## GIVEN INFORMATION

-- Opening Marker --

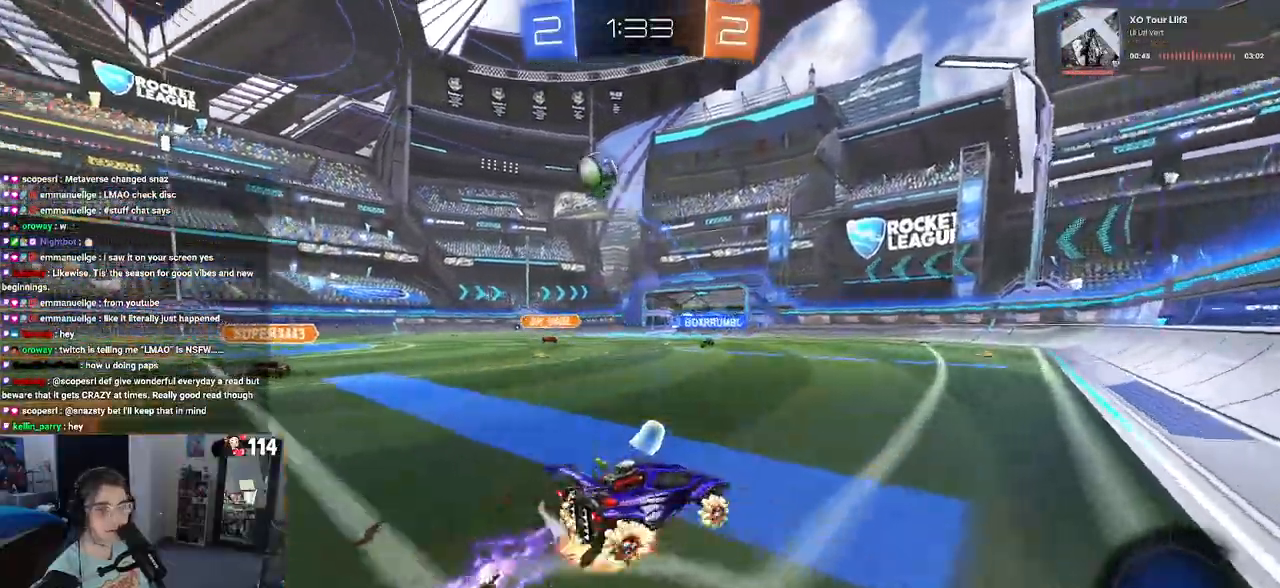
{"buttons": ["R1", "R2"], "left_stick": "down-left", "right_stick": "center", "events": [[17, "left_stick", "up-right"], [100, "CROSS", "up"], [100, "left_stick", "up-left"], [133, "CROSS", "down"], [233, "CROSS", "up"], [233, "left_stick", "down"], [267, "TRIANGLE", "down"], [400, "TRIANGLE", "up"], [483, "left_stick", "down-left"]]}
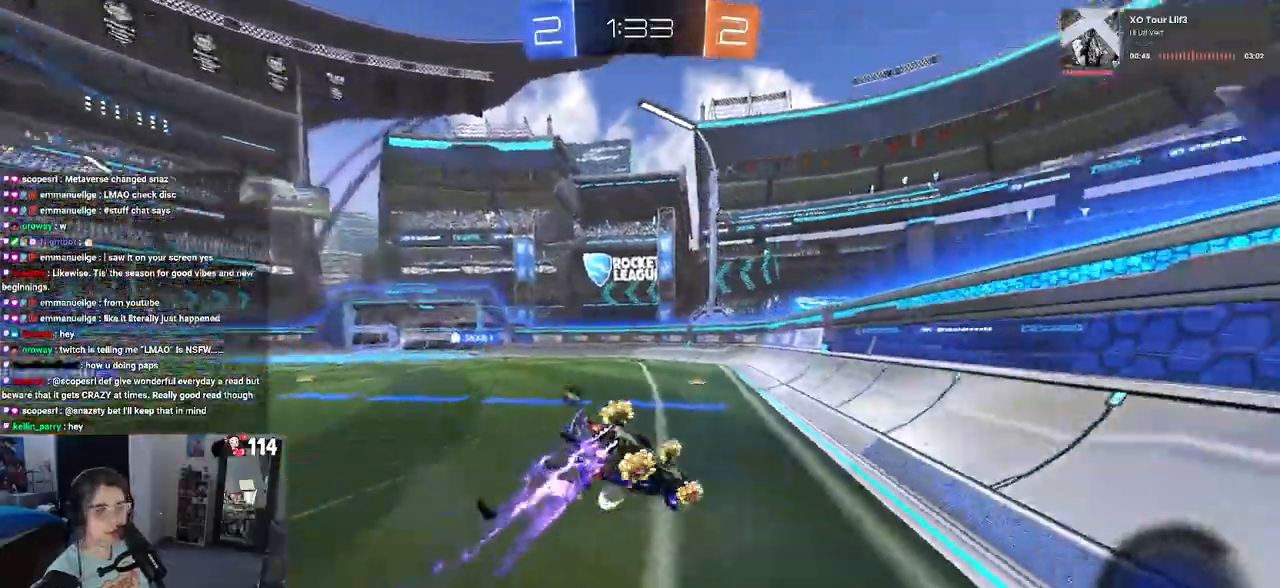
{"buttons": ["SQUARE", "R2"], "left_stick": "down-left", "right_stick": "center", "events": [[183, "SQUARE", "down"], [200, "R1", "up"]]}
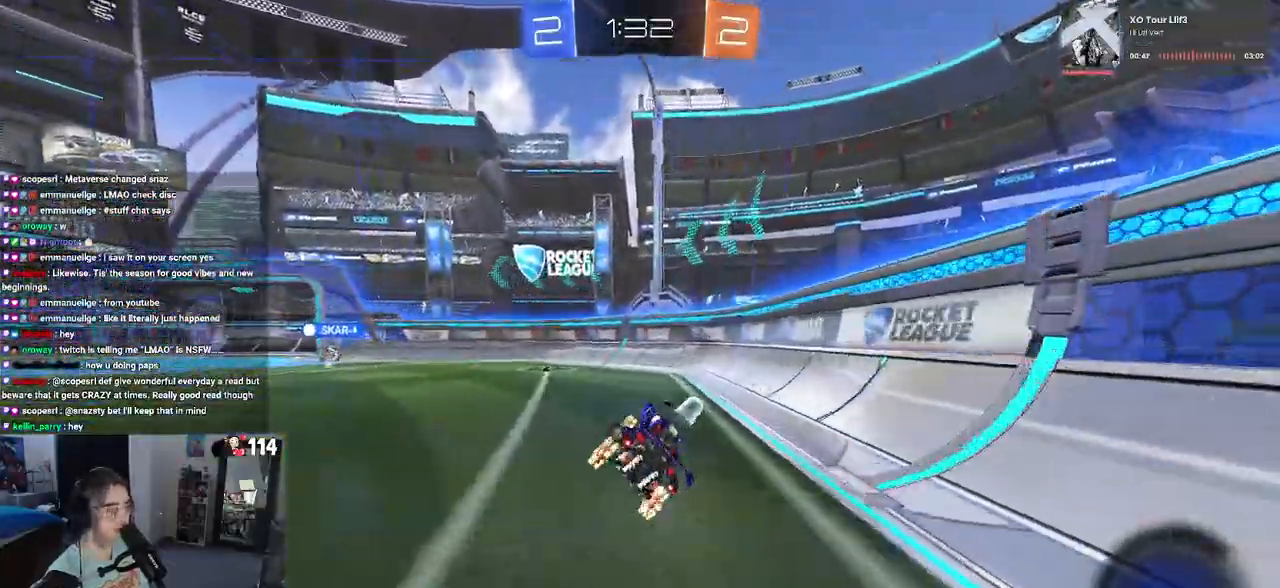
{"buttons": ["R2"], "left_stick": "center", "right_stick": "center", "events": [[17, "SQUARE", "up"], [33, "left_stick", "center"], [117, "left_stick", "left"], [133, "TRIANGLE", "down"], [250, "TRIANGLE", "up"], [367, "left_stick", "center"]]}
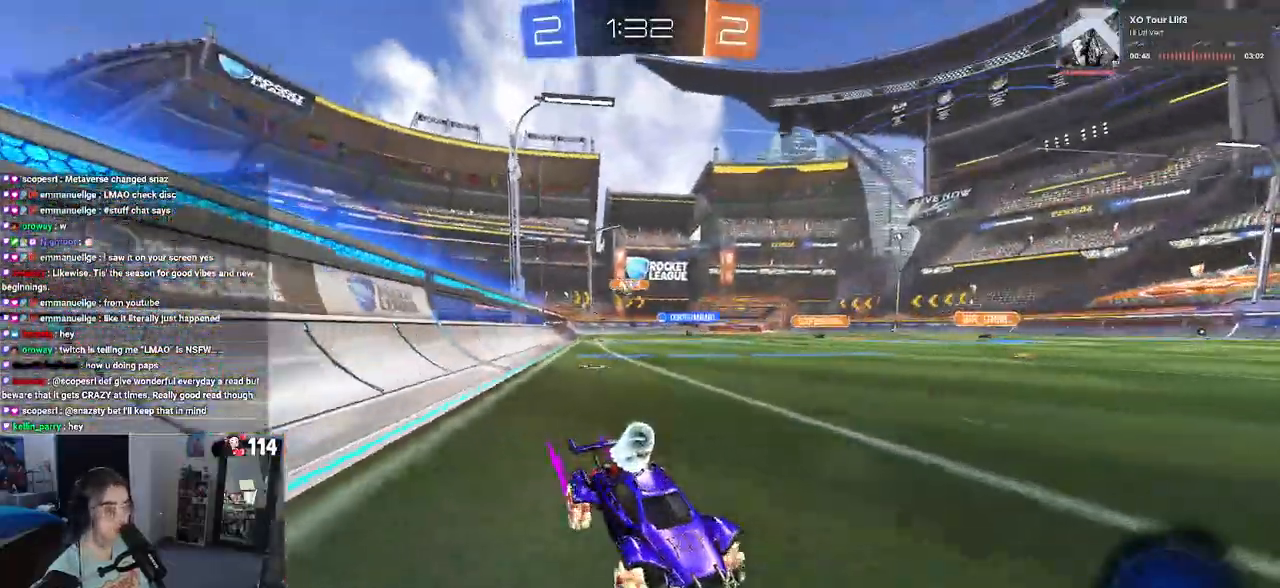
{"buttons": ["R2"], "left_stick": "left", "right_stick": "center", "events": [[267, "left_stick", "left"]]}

-- Closing Marker --

## ACTIVITY
For the data above, give the number of lines in which the word "TRIANGLE" appears, and nothing more.

## RESPONSE TO THE TASK
2